SET TASK
In the data below, take everything from the line containing "scientific name: Astragalus flexilipes" down to the line containing "genus: Carex" and write those lines out again, replacing "phylum" with "division" and leaving all else unchanged.

SOURCE DATA
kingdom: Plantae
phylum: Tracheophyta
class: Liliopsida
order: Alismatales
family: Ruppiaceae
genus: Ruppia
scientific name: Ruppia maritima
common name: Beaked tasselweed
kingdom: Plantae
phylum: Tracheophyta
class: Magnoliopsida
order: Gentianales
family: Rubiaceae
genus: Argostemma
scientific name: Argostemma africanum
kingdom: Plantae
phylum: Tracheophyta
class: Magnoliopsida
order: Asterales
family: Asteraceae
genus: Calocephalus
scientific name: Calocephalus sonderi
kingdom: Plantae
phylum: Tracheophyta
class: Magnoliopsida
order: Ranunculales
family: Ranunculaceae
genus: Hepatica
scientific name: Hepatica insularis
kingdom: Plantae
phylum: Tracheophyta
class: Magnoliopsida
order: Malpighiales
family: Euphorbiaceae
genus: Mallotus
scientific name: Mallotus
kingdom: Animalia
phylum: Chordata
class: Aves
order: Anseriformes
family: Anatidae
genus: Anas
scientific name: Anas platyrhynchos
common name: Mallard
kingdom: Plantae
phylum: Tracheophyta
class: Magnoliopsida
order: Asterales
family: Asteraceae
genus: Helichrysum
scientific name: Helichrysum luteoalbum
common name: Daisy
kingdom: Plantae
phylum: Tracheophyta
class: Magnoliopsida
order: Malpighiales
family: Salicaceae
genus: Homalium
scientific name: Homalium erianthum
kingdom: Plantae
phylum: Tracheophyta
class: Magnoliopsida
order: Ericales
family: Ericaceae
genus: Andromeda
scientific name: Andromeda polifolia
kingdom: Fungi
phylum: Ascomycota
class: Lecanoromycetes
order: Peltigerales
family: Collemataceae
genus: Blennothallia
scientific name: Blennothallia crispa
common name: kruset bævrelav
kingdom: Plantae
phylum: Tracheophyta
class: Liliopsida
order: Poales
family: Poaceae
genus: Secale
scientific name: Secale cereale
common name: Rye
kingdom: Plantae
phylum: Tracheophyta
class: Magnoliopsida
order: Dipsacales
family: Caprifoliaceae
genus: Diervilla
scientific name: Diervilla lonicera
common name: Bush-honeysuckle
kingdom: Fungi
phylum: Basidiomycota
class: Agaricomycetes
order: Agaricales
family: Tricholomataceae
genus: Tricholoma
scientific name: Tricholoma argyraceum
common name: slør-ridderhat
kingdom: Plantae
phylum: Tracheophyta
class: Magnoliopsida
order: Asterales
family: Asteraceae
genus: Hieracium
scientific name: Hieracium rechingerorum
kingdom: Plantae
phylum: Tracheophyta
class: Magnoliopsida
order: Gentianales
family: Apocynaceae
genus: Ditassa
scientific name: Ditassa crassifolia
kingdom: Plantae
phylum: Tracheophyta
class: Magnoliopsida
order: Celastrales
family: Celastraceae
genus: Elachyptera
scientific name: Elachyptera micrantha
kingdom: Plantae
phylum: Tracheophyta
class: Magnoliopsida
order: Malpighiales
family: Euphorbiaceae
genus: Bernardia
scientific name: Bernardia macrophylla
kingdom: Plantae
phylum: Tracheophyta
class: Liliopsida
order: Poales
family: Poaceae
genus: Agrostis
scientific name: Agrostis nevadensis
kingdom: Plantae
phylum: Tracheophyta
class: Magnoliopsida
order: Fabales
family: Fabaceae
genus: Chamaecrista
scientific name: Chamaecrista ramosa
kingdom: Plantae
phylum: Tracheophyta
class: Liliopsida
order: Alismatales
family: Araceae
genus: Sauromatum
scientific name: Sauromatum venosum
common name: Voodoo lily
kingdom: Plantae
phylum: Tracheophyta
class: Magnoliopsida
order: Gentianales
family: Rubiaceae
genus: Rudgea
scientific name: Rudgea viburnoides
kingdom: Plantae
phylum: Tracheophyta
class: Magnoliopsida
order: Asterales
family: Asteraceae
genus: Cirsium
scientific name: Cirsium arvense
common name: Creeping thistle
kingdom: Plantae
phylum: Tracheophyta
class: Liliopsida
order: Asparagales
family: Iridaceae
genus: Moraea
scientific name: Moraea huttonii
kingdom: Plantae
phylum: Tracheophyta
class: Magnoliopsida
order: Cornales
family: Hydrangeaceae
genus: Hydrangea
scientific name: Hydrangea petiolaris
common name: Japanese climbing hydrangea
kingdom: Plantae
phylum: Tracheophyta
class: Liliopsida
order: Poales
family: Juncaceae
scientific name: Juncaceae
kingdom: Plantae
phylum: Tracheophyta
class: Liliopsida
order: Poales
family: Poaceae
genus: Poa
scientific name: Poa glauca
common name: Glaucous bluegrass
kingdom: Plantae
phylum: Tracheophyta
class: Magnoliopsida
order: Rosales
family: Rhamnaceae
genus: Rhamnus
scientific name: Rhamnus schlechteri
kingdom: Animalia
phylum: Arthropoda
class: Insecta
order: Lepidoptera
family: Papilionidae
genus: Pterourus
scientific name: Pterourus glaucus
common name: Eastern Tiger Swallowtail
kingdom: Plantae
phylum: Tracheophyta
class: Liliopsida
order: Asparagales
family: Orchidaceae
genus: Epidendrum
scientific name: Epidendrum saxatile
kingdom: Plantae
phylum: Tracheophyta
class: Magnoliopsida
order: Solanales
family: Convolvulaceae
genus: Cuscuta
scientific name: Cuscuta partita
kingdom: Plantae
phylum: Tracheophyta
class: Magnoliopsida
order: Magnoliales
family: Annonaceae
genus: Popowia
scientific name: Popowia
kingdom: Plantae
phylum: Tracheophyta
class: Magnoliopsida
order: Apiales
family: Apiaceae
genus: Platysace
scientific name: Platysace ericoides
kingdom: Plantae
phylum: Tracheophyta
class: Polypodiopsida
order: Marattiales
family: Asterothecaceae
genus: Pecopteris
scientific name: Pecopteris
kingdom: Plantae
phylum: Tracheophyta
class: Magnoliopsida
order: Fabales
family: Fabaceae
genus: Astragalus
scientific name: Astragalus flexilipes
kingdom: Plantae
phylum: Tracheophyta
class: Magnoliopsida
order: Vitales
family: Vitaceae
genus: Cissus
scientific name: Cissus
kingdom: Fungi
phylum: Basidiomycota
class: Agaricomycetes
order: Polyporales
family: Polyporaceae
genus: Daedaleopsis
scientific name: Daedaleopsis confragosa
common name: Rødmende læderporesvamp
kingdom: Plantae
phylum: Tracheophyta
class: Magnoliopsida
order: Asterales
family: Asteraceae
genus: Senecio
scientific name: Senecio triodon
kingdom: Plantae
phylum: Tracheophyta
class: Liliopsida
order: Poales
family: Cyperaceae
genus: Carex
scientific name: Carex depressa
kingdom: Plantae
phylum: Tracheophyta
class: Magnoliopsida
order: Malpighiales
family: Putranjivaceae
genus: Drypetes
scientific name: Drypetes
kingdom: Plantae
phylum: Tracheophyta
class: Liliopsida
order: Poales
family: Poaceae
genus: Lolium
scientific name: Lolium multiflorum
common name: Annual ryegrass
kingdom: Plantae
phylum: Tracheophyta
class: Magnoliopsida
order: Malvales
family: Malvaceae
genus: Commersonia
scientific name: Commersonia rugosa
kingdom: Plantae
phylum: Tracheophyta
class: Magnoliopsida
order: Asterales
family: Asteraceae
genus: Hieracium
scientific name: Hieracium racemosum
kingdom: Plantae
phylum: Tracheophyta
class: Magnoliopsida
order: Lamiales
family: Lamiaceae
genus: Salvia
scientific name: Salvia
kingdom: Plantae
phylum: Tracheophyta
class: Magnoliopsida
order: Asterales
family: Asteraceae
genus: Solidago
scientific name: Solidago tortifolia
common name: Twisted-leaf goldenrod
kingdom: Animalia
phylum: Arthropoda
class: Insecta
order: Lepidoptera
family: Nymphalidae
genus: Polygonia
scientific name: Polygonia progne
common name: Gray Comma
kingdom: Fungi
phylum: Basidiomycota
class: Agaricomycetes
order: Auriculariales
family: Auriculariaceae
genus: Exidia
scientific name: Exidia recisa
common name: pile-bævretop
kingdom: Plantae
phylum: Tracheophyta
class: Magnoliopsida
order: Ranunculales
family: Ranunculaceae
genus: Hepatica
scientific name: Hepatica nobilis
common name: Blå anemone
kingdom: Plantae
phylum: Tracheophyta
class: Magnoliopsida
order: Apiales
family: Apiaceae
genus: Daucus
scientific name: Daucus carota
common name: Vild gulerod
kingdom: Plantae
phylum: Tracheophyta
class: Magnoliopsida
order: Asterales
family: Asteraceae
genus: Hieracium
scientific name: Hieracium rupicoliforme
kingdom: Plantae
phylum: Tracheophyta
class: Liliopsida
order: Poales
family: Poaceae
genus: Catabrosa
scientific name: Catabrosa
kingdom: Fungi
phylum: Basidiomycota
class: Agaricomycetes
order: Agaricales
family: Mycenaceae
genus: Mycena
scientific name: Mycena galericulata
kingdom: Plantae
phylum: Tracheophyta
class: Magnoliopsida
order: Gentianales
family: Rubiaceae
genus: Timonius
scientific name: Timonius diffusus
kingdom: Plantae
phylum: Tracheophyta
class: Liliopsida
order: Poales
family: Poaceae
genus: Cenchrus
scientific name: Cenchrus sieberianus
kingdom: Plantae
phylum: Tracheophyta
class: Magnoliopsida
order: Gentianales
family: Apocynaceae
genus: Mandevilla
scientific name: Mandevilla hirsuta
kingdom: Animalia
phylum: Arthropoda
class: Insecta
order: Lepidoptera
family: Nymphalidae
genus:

RESPONSE TO THIS TASK
scientific name: Astragalus flexilipes
kingdom: Plantae
division: Tracheophyta
class: Magnoliopsida
order: Vitales
family: Vitaceae
genus: Cissus
scientific name: Cissus
kingdom: Fungi
division: Basidiomycota
class: Agaricomycetes
order: Polyporales
family: Polyporaceae
genus: Daedaleopsis
scientific name: Daedaleopsis confragosa
common name: Rødmende læderporesvamp
kingdom: Plantae
division: Tracheophyta
class: Magnoliopsida
order: Asterales
family: Asteraceae
genus: Senecio
scientific name: Senecio triodon
kingdom: Plantae
division: Tracheophyta
class: Liliopsida
order: Poales
family: Cyperaceae
genus: Carex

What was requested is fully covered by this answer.